### Task details
From the data, copy out every line in which the word "Table" appears.

### Given data

◇ ◇ ◇ ◇ ◇ ◇ ◇

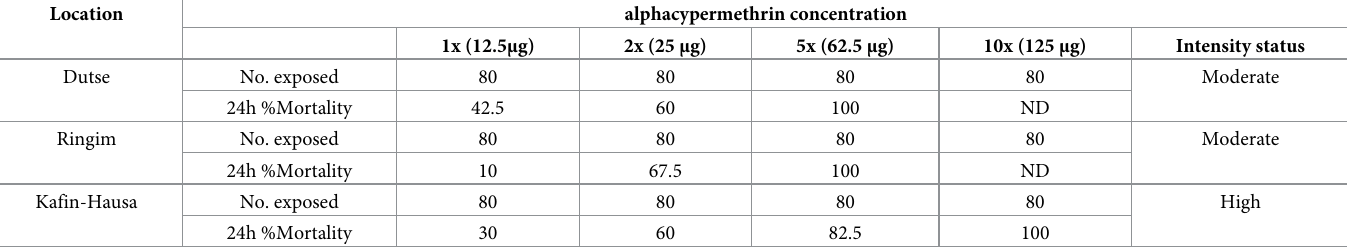
Table 5. Resistance intensity status of Culex quinquefasciatus after 24-hr post exposure to 1x, 2x, 5x and 10x of diagnostic concentration of alphacypermethrin in CDC bottle bioassay. Location alphacypermethrin concentration Dutse No. exposed Ringim No.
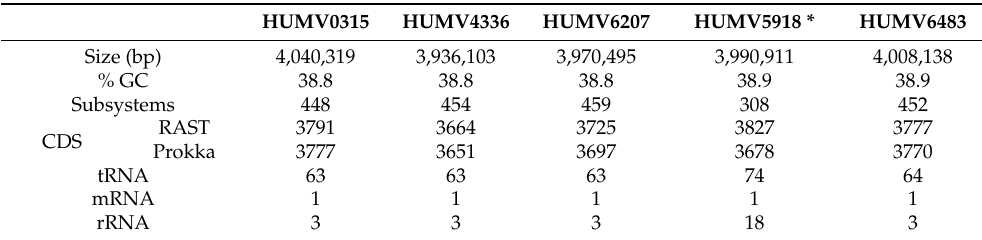
Table 2. Features of A. pittii genomes according to RAST and Prokka annotation. * PacBio sequenced. CDS, coding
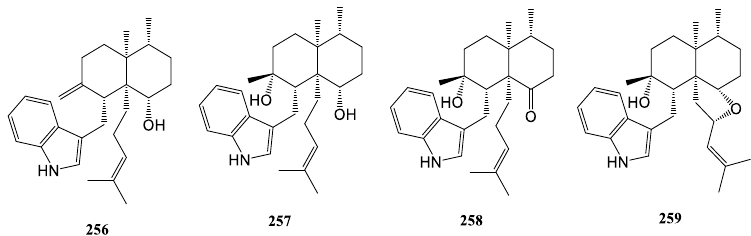
Figure 13. Structures of nominine/penicilindoles indole diterpenes.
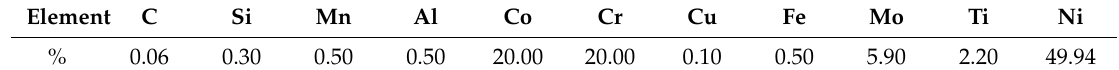
Table 1. Nimonic 263 chemical composition (%).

◇ ◇ ◇ ◇ ◇ ◇ ◇

### Finished exercise
Table 5. Resistance intensity status of Culex quinquefasciatus after 24-hr post exposure to 1x, 2x, 5x and 10x of diagnostic concentration of alphacypermethrin in CDC bottle bioassay. Location alphacypermethrin concentration Dutse No. exposed Ringim No.
Table 2. Features of A. pittii genomes according to RAST and Prokka annotation. * PacBio sequenced. CDS, coding
Table 1. Nimonic 263 chemical composition (%).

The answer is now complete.